[INSTRUCTIONS TO FOLLOW]: Go to the line below containing "get an offer." and print exactly from there through the line containing "The extended analysis", both included. Print nothing else.

[DATA SUPPLIED]:
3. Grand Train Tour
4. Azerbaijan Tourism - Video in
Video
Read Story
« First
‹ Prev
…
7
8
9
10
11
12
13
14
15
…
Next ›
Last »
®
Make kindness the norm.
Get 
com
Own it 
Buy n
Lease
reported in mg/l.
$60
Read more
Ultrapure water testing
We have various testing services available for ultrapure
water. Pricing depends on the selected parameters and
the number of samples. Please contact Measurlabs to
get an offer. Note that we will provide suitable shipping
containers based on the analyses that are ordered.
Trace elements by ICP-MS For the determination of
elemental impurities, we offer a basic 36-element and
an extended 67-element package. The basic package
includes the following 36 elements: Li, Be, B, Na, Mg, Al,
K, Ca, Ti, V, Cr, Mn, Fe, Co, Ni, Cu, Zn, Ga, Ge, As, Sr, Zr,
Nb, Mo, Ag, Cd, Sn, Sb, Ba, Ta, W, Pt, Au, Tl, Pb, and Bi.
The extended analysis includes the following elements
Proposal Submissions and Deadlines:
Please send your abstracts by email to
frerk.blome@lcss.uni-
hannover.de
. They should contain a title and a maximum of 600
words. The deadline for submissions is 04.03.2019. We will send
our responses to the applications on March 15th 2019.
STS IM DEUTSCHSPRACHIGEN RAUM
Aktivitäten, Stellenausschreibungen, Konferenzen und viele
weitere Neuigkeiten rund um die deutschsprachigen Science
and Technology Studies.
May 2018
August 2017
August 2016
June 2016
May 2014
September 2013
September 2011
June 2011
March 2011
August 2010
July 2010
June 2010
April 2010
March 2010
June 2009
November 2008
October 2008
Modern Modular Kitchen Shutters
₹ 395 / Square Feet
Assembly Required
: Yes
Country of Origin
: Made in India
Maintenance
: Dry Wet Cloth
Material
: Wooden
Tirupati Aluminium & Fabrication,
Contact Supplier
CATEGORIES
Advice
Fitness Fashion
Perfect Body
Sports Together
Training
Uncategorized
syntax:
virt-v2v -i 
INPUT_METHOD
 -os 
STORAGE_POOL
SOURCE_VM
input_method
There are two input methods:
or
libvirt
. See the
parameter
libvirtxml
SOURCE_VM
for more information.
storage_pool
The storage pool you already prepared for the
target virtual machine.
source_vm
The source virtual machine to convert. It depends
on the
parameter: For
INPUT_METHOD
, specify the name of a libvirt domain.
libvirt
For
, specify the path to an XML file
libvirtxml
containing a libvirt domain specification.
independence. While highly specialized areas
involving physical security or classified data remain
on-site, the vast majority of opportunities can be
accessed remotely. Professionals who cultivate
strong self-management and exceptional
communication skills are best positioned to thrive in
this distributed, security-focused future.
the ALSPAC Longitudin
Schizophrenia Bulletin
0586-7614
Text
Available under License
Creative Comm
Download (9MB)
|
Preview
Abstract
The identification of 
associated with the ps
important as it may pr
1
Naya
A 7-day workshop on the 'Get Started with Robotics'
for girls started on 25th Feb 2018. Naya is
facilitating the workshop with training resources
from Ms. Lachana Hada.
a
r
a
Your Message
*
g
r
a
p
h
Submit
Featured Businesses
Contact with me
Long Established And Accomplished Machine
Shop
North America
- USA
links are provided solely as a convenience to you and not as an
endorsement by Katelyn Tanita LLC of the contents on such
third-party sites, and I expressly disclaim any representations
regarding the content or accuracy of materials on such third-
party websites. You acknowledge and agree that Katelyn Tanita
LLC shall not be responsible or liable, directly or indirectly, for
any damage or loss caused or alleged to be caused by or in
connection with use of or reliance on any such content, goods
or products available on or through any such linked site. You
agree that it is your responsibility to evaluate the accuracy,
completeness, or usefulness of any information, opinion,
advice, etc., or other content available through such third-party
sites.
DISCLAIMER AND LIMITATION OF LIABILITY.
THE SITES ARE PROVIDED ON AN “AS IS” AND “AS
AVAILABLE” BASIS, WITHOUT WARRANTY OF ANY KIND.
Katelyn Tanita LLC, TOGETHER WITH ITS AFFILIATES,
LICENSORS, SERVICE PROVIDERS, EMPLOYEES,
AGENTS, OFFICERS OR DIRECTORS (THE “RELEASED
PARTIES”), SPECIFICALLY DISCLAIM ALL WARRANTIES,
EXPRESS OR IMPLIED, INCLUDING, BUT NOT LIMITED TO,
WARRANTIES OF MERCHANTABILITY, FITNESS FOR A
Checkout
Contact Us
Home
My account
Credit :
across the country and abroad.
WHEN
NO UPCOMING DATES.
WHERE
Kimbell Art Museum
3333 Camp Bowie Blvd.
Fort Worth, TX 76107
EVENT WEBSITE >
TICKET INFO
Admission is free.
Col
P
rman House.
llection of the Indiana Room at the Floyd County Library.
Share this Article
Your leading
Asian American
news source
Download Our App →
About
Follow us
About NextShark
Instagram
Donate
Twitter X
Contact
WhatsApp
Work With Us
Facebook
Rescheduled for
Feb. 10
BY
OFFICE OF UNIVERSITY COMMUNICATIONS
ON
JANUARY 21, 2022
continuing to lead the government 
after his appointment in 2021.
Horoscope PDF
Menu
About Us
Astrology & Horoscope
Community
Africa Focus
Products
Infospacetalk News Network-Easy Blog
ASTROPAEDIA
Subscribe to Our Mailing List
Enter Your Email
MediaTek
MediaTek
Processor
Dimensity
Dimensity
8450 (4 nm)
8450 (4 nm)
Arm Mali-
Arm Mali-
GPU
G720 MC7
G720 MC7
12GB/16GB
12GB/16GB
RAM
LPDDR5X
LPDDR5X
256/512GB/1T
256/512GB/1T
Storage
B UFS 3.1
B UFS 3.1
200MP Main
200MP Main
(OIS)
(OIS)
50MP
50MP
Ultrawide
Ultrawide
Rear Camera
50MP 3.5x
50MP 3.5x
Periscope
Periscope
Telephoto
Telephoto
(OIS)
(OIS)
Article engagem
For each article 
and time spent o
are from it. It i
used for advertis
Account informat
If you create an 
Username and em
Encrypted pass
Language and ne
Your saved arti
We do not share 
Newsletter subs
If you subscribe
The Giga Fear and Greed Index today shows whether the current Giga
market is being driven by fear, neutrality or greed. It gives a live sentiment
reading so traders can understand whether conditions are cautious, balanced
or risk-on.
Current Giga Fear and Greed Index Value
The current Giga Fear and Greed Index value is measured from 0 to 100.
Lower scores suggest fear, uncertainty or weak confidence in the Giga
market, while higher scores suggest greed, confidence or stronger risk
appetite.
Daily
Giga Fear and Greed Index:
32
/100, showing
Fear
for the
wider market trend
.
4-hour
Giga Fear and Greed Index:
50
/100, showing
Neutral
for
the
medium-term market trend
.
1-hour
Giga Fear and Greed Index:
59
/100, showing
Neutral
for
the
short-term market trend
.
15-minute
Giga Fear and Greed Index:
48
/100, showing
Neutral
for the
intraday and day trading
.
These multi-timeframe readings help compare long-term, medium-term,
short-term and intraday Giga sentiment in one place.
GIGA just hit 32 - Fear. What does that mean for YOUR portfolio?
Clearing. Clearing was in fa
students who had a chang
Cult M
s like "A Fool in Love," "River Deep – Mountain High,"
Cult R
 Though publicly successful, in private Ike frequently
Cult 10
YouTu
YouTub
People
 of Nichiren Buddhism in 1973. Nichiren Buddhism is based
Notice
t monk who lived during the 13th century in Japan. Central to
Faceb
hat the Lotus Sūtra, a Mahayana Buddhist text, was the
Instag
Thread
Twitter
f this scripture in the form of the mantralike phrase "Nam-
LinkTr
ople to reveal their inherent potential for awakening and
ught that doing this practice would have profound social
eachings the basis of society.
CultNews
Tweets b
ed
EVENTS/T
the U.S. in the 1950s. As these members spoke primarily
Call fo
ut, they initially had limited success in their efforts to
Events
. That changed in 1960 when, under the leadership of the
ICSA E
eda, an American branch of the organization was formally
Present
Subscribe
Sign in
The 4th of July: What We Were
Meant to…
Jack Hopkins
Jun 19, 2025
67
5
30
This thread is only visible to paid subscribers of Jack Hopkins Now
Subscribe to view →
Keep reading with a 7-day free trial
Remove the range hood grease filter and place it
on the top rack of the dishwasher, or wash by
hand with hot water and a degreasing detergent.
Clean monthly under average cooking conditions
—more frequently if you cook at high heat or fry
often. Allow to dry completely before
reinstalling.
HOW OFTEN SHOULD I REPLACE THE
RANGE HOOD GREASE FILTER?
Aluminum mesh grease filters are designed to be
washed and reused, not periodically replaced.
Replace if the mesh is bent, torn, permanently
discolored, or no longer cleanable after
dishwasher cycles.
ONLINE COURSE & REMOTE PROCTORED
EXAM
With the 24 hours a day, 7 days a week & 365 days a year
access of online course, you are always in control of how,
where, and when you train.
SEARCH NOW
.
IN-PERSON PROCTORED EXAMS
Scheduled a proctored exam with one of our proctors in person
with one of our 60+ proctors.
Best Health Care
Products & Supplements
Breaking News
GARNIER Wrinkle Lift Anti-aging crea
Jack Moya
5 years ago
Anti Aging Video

[EXERCISE SOLUTION]:
get an offer. Note that we will provide suitable shipping
containers based on the analyses that are ordered.
Trace elements by ICP-MS For the determination of
elemental impurities, we offer a basic 36-element and
an extended 67-element package. The basic package
includes the following 36 elements: Li, Be, B, Na, Mg, Al,
K, Ca, Ti, V, Cr, Mn, Fe, Co, Ni, Cu, Zn, Ga, Ge, As, Sr, Zr,
Nb, Mo, Ag, Cd, Sn, Sb, Ba, Ta, W, Pt, Au, Tl, Pb, and Bi.
The extended analysis includes the following elements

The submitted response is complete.